DATA TO EXAMINE ▸

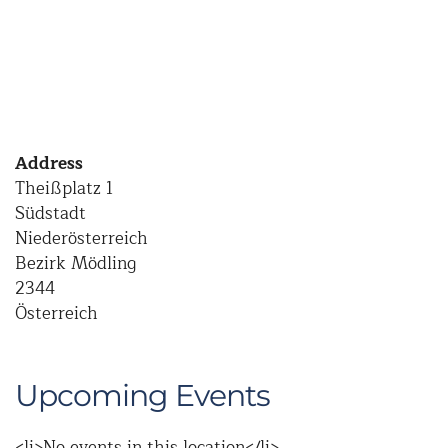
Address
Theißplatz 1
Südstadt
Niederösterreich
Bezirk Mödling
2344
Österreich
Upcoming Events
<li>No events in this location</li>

---

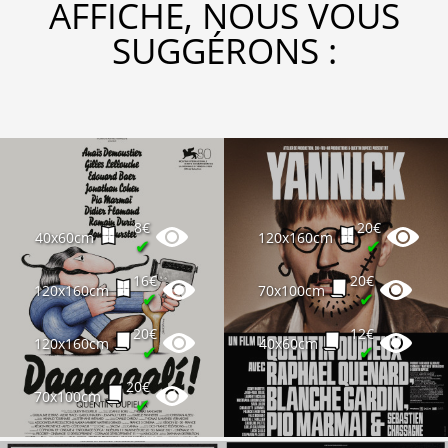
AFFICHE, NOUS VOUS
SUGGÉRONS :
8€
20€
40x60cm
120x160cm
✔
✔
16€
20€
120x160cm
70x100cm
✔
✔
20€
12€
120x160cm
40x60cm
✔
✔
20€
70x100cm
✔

---

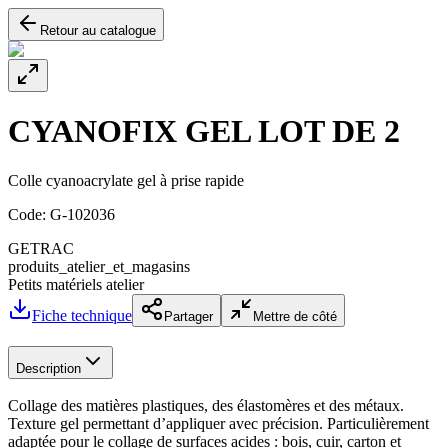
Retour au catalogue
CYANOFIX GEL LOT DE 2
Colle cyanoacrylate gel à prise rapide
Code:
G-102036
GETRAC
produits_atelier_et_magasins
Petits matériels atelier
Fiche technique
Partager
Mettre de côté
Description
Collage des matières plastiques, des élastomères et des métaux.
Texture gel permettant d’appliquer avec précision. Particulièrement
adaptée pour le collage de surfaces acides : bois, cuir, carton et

TASK TO CARRY OUT ▸ Copy out the lines from the one containing "Retour au catalogue" through the one containing "adaptée pour le", putting "Notice technique" in place of "Fiche technique" and changing nothing else.

ANSWER SPACE ▸
Retour au catalogue
CYANOFIX GEL LOT DE 2
Colle cyanoacrylate gel à prise rapide
Code:
G-102036
GETRAC
produits_atelier_et_magasins
Petits matériels atelier
Notice technique
Partager
Mettre de côté
Description
Collage des matières plastiques, des élastomères et des métaux.
Texture gel permettant d’appliquer avec précision. Particulièrement
adaptée pour le collage de surfaces acides : bois, cuir, carton et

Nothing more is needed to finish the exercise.